Lebanese man scours home bombed by Israel for mementos of his slain family
By Jihed Abidellaoui
TYRE, Lebanon, April 8 (Reuters) – Almost every day for the last month, Hussein Saleh has made a somber pilgrimage to the plot of land in south Lebanon where his home once stood, scouring the earth for trinkets that belonged to his wife, daughter and six other relatives killed in an Israeli strike.
“Every day or two I come here, I check on things, I look around to find memories, to find a phone, to find anything that can soothe my heart and make things lighter,” said Saleh, 34.
There is little left in the plot of land in the historic Lebanese port city of Tyre: stones from his pulverized home, metal shrapnel from the Israeli missile, a tattered book that belonged to one of his daughter’s cousins.
“I feel the world is so hard, so cruel,” Saleh said, breaking down several times as he spoke to Reuters.
He remembered a humble home once bustling with life, where his 5-year-old daughter Sarrah played with her older cousins or fed a pair of young goats belonging to his wife’s aunt.
But on March 6, as he was grocery shopping, an Israeli missile struck his home and killed his wife, his daughter, his sister-in-law and her husband, their two children and two of his wife’s aunts.
“I heard two strikes and my heart sunk. My heart … my heart felt they were gone,” he said.
BODIES TORN APART
More than 1,500 people have been killed in Israel’s strikes and military operations in Lebanon since March 2, when a new war erupted between Israel and Lebanese armed group Hezbollah.
Among the dead are 130 children and 101 women, according to Lebanon’s health ministry.
A two-week ceasefire between the United States and Iran was announced on Wednesday. Hezbollah had paused its attacks in line with the truce, Lebanese sources close to the Iran-backed group told Reuters. Israel has continued its strikes, with Israeli Prime Minister Benjamin Netanyahu saying Lebanon was not included.
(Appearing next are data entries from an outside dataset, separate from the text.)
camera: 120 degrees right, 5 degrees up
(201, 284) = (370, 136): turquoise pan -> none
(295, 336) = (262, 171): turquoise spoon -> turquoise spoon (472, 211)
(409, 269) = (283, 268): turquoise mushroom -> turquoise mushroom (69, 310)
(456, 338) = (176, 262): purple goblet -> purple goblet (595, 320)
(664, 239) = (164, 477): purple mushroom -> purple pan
Saleh said the bombing that killed his family tore their bodies apart and separated his daughter’s head from her body. He had to bury different body parts together because they were so distorted and mangled they could not be sorted properly.
“The strike that happened here was full of hate. It wasn’t something normal. Why they targeted them, I don’t know,” he told Reuters.
He said his relatives were all civilians and that there was no military equipment inside his home.
The Israeli military did not immediately respond to questions from Reuters regarding the strike, including what or who the military target may have been.
Israel has issued evacuation warnings for large swathes of Lebanon since March 2, covering about 15% of the entire country, including Tyre. International law experts say evacuation orders should be tied to imminent attacks, and subsequent strikes must still avoid civilian harm.
Saleh said Sarrah had been undergoing physical therapy to walk again after a health condition left her partly paralyzed.
“We hoped that in two months she would be able to walk again and play like the other kids … I don’t know how to describe this loss,” he said.
Now, he can no longer spend time by himself because the loneliness is overwhelming.
“The loss, being apart from them, is so hard. My whole life has changed,” he said.